### INFORMATION SHOWN
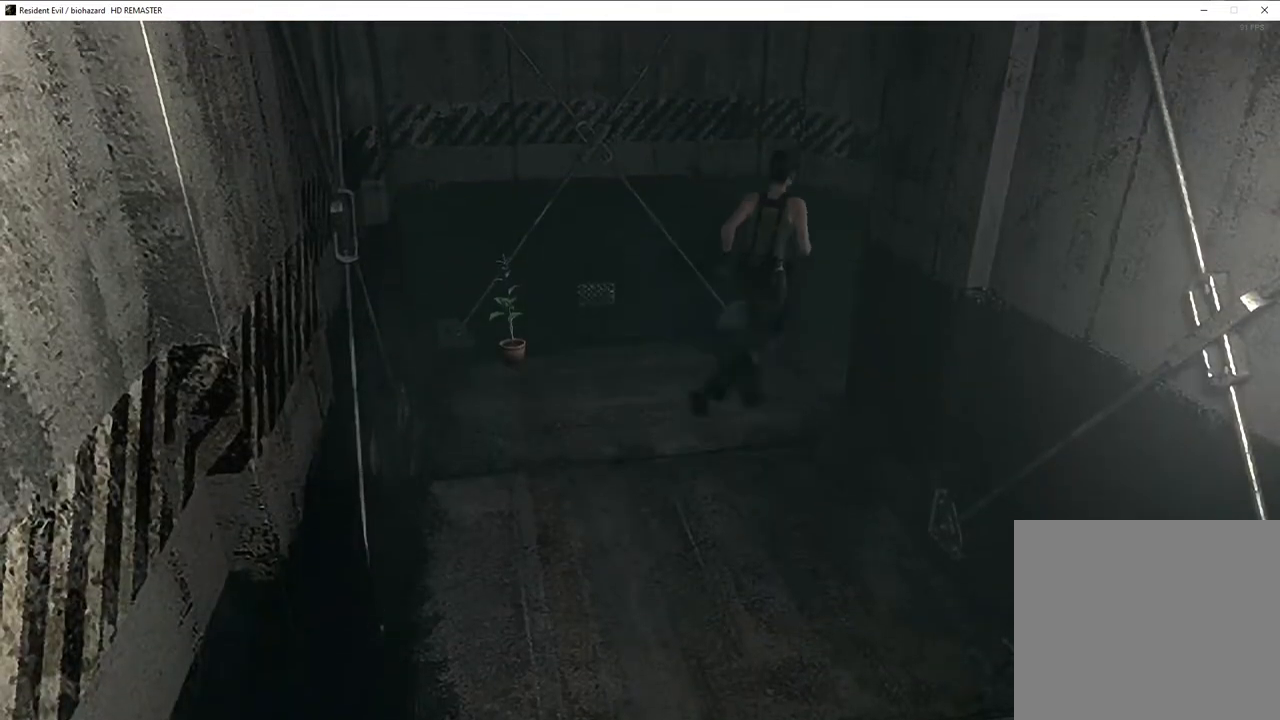
{"buttons": ["CROSS", "SQUARE", "DPAD_UP"], "left_stick": "center", "right_stick": "center", "events": [[33, "CROSS", "down"], [250, "DPAD_RIGHT", "up"]]}
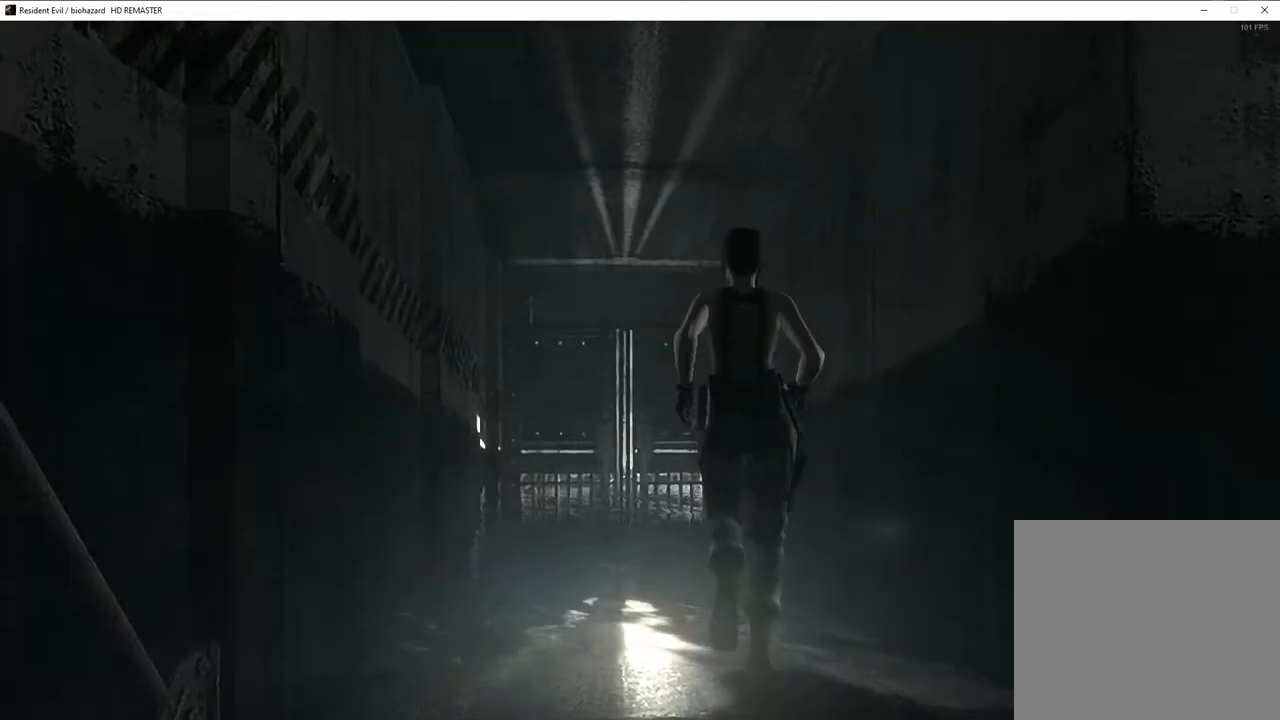
{"buttons": ["CROSS", "SQUARE", "DPAD_UP"], "left_stick": "center", "right_stick": "center", "events": []}
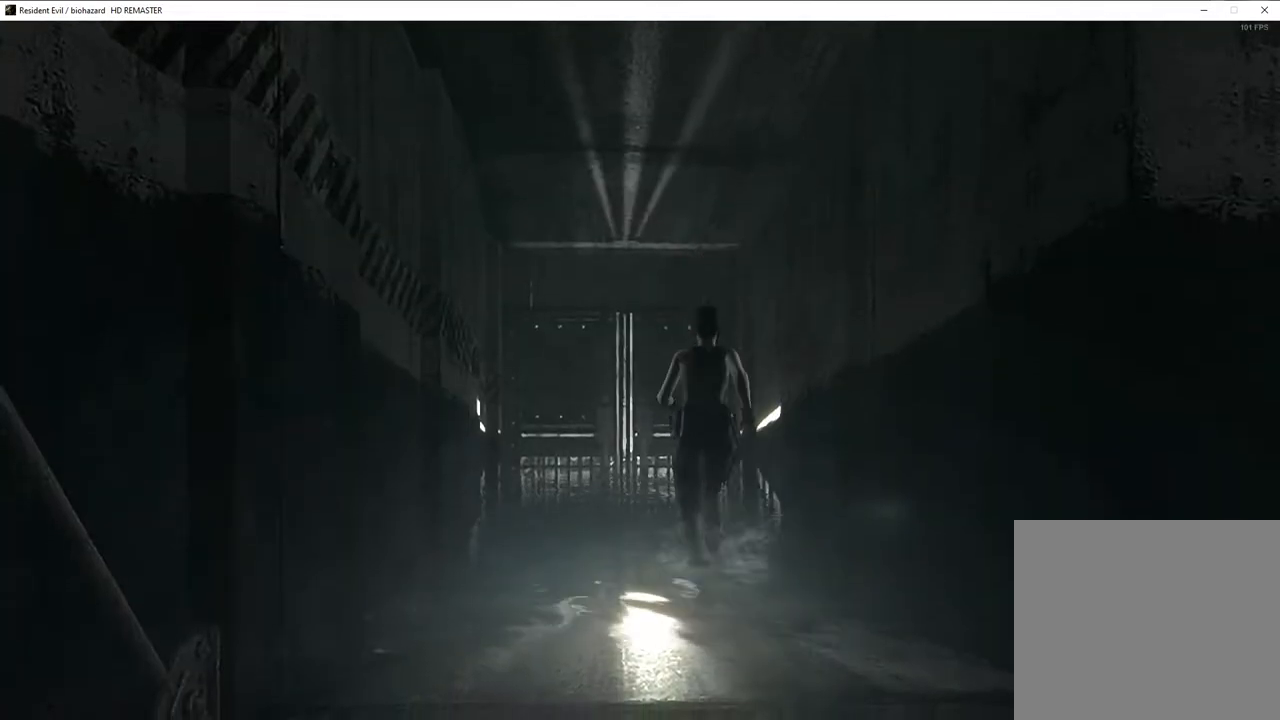
{"buttons": ["CROSS", "SQUARE", "DPAD_UP"], "left_stick": "center", "right_stick": "center", "events": [[200, "DPAD_LEFT", "down"], [283, "DPAD_LEFT", "up"]]}
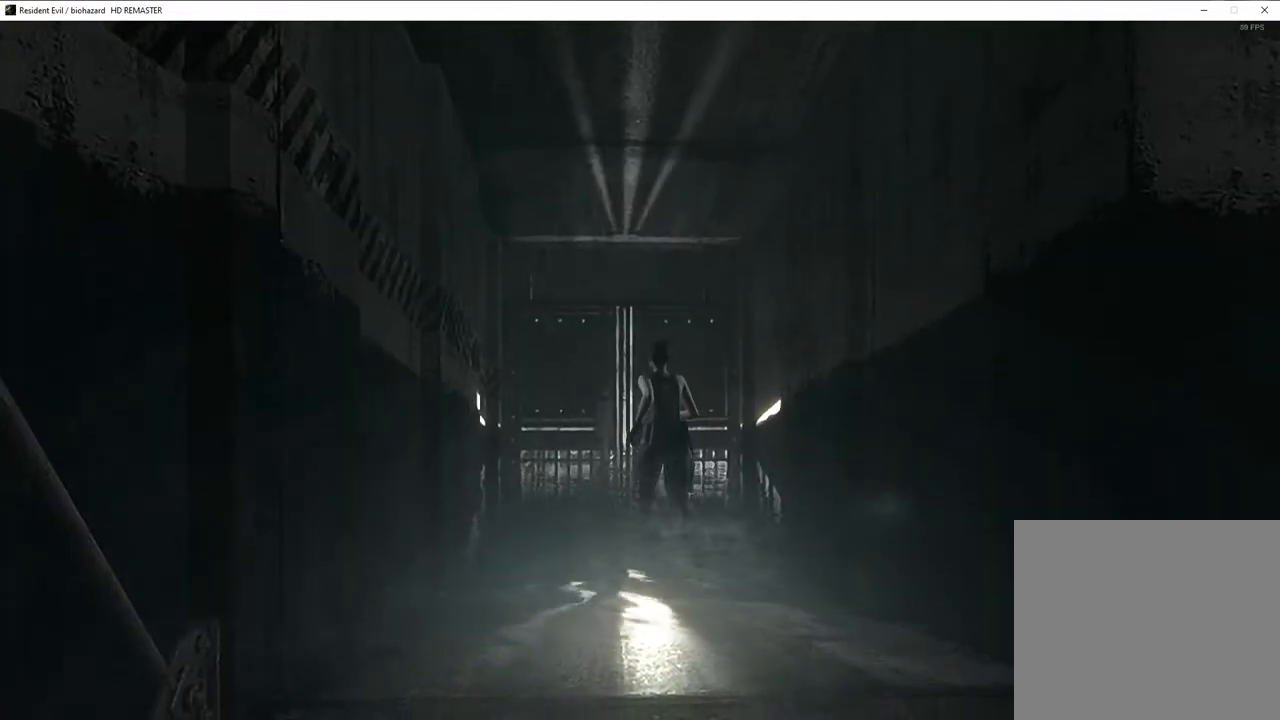
{"buttons": ["CROSS", "SQUARE", "DPAD_UP"], "left_stick": "center", "right_stick": "center", "events": []}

### WHAT YOU SHOULD DO
Skip the pictures, then return the rest of the data exactly.

### OUTPUT FOR THIS EXERCISE
{"buttons": ["CROSS", "SQUARE", "DPAD_UP"], "left_stick": "center", "right_stick": "center", "events": [[33, "CROSS", "down"], [250, "DPAD_RIGHT", "up"]]}
{"buttons": ["CROSS", "SQUARE", "DPAD_UP"], "left_stick": "center", "right_stick": "center", "events": []}
{"buttons": ["CROSS", "SQUARE", "DPAD_UP"], "left_stick": "center", "right_stick": "center", "events": [[200, "DPAD_LEFT", "down"], [283, "DPAD_LEFT", "up"]]}
{"buttons": ["CROSS", "SQUARE", "DPAD_UP"], "left_stick": "center", "right_stick": "center", "events": []}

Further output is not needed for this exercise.